COMMISSION DES LÉSIONS PROFESSIONNELLES

 

 

Salaberry-de-Valleyfield

15 juin 2011

 

Région :

Richelieu-Salaberry

 

Dossier :

428606-62C-1012

 

Dossier CSST :

132573247

 

Commissaire :

Pascale Gauthier, juge administratif

 

Membres :

Jacques Lesage, associations d’employeurs

 

Nere Dutil, associations syndicales

 

 

Assesseur :

Pedro Molina-Negro, médecin

______________________________________________________________________

 

 

 

Alain Loparis

 

Partie requérante

 

 

 

et

 

 

 

Maisons Bellevue inc.

 

Partie intéressée

 

 

 

______________________________________________________________________

 

DÉCISION

______________________________________________________________________

 

 

[1]           Le 31 décembre 2010, monsieur Alain Loparis (le travailleur) dépose à la Commission des lésions professionnelles une requête par laquelle il conteste une décision rendue par la Commission de la santé et de la sécurité du travail (la CSST) rendue le 16 novembre 2010 à la suite d’une révision administrative.

[2]           Par cette décision, la CSST confirme celle qu’elle a rendue initialement le 30 juin 2010 et déclare que le travailleur n’a pas droit au remboursement des frais qu’il engage pour faire exécuter la tonte de la pelouse de son domicile.
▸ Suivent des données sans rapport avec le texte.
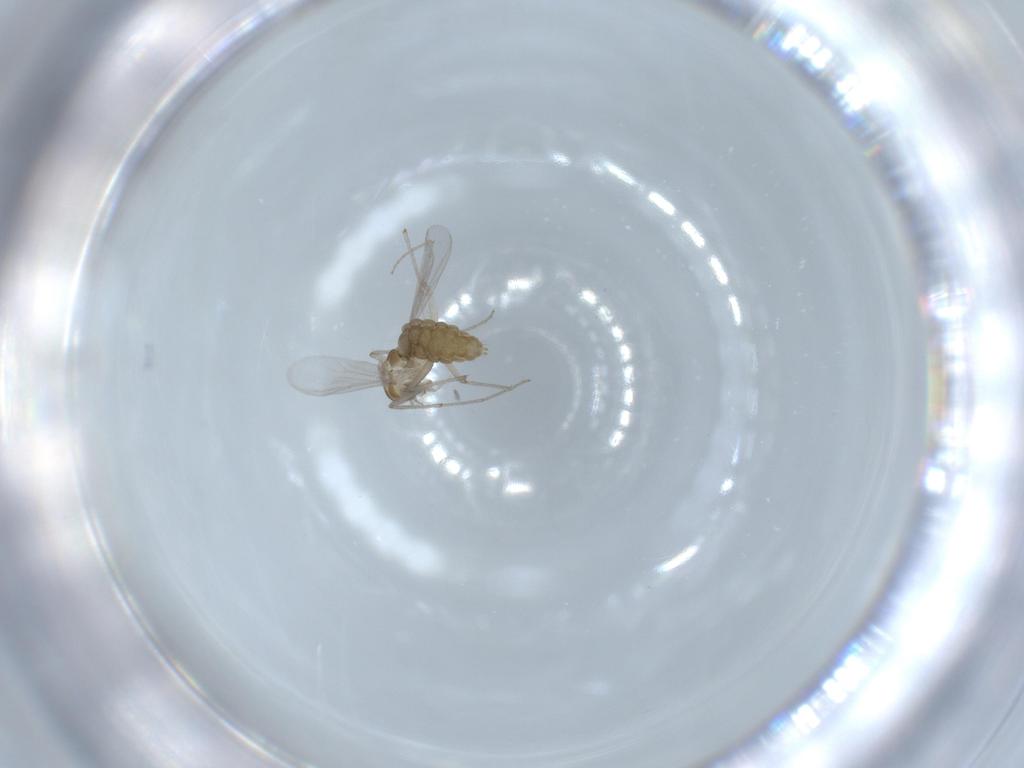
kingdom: Animalia
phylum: Arthropoda
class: Insecta
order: Diptera
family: Chironomidae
[3]           À l’audience, tenue à Salaberry-de-Valleyfield le 2 mai 2011, seul le travailleur est présent. Maisons Bellevue inc. (l’employeur) est absent, quoique dûment convoqué.

L’OBJET DE LA CONTESTATION

[4]           Le travailleur demande de reconnaître son droit au remboursement des coûts liés à la tonte de la pelouse de son domicile.

L’AVIS DES MEMBRES

[5]           Le membre issu des associations d’employeurs rejetterait la requête du travailleur.  Il est d’avis que la tonte de la pelouse d’un terrain qui a une superficie de l’ampleur de celui du travailleur ne s’apparente pas à des travaux d’entretien courant d’un domicile. Il estime en outre surprenant que le propriétaire de l’endroit où le travailleur demeure lui demande d’entretenir une telle surface.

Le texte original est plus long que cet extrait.